**Required action:** Below are the records; copy each line in which "zendev" can be found.
Supplied data section start
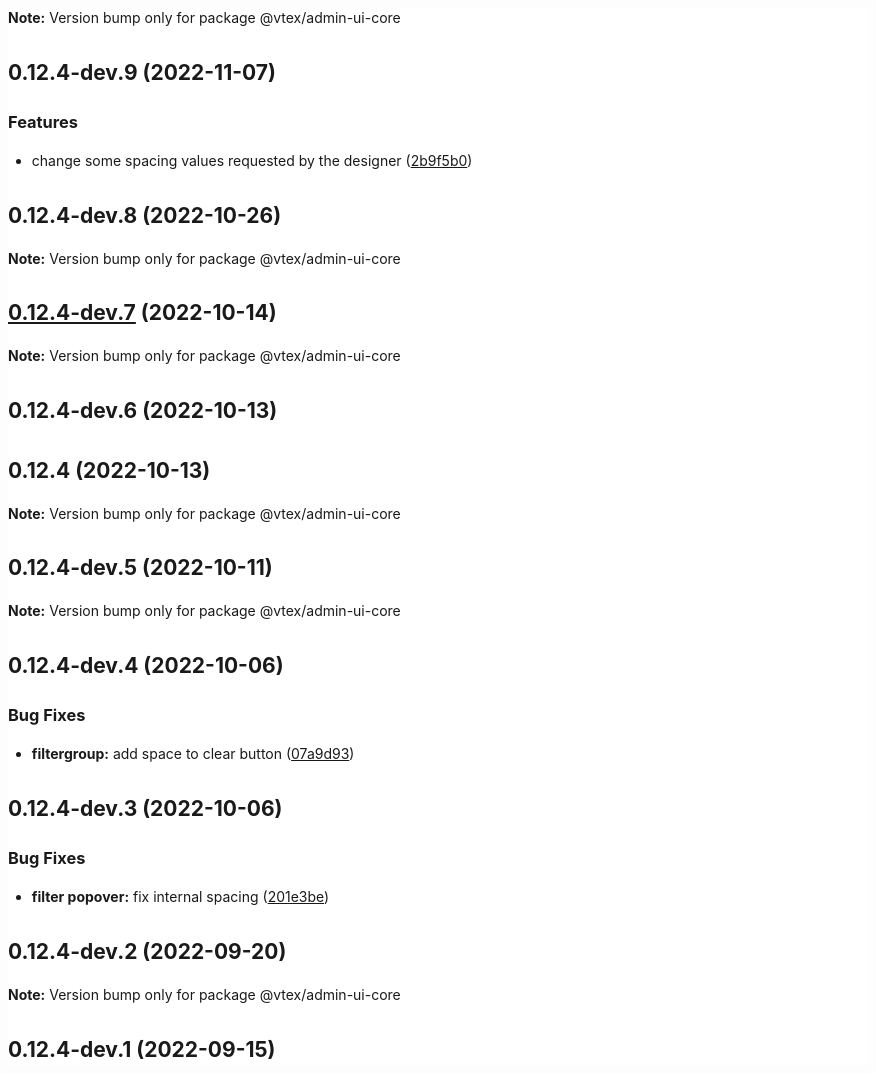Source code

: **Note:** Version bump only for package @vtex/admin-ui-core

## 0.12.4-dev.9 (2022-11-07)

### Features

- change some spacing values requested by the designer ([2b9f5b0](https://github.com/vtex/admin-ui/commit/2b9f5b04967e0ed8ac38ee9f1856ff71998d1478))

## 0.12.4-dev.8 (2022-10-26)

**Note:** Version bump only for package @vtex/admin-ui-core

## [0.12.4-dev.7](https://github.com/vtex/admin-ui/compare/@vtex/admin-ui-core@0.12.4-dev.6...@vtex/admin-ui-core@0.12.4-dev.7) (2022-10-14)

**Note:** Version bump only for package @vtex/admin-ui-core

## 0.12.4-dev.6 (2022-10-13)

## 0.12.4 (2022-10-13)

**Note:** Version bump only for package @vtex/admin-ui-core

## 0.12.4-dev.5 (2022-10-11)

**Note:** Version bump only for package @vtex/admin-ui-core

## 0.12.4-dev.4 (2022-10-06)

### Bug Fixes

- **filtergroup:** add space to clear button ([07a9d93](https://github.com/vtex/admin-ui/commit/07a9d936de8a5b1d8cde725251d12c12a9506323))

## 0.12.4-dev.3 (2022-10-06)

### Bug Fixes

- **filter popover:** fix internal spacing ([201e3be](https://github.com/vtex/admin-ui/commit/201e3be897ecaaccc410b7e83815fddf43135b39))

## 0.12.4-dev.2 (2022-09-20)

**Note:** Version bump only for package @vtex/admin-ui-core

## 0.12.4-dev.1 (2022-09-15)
Supplied data section end
Supplied data section start
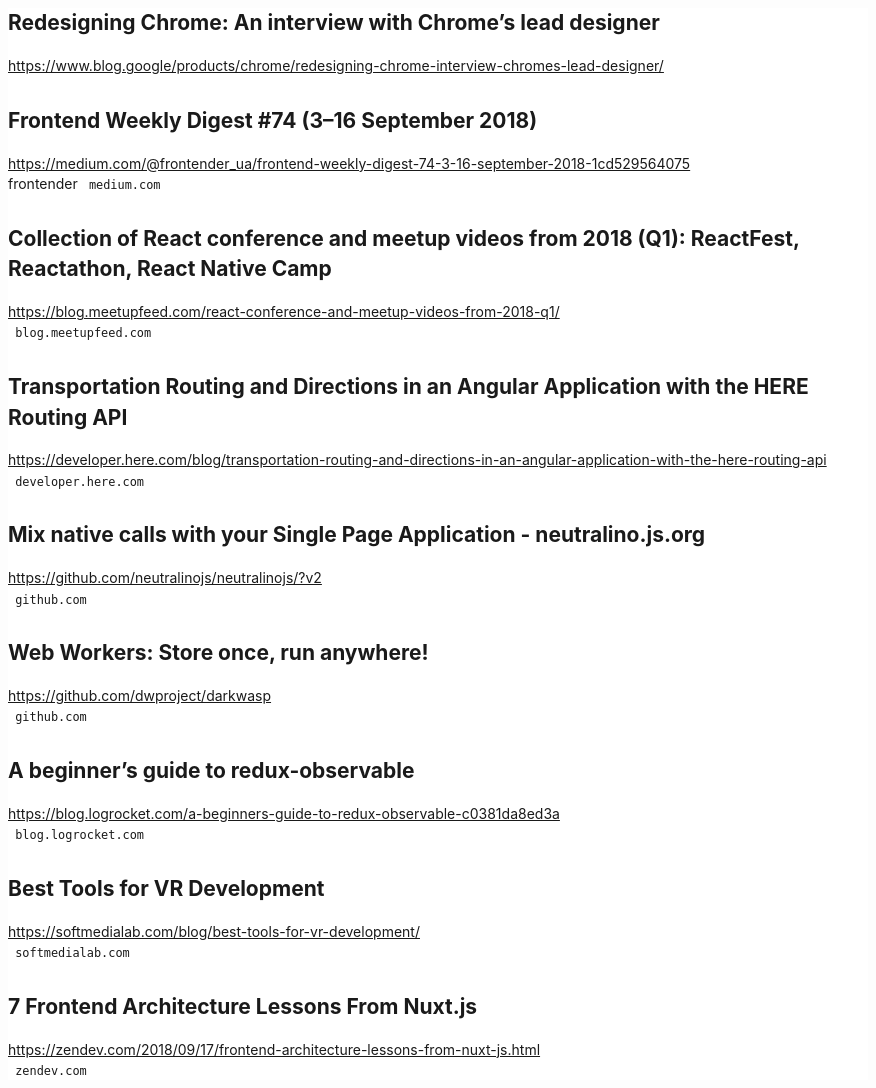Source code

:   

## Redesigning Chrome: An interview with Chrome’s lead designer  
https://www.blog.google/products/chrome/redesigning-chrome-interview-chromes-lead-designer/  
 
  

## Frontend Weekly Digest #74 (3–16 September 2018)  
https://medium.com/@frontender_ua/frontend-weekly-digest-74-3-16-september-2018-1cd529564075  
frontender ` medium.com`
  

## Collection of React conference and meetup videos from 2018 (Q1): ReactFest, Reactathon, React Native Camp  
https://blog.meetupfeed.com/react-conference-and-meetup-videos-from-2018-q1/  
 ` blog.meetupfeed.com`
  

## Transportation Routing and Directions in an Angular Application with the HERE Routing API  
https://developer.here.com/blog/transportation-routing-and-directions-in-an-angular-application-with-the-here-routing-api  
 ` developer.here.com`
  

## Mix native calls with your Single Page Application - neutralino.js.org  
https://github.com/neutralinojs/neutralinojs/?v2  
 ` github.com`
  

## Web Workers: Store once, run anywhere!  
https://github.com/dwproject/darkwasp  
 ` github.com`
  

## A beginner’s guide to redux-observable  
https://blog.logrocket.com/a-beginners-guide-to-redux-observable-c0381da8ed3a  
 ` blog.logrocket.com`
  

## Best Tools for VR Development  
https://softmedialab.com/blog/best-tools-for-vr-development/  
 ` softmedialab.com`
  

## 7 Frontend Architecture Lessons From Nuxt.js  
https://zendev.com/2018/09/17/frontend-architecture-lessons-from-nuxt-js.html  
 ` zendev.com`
Supplied data section end
**Solved exercise:**
https://zendev.com/2018/09/17/frontend-architecture-lessons-from-nuxt-js.html  
 ` zendev.com`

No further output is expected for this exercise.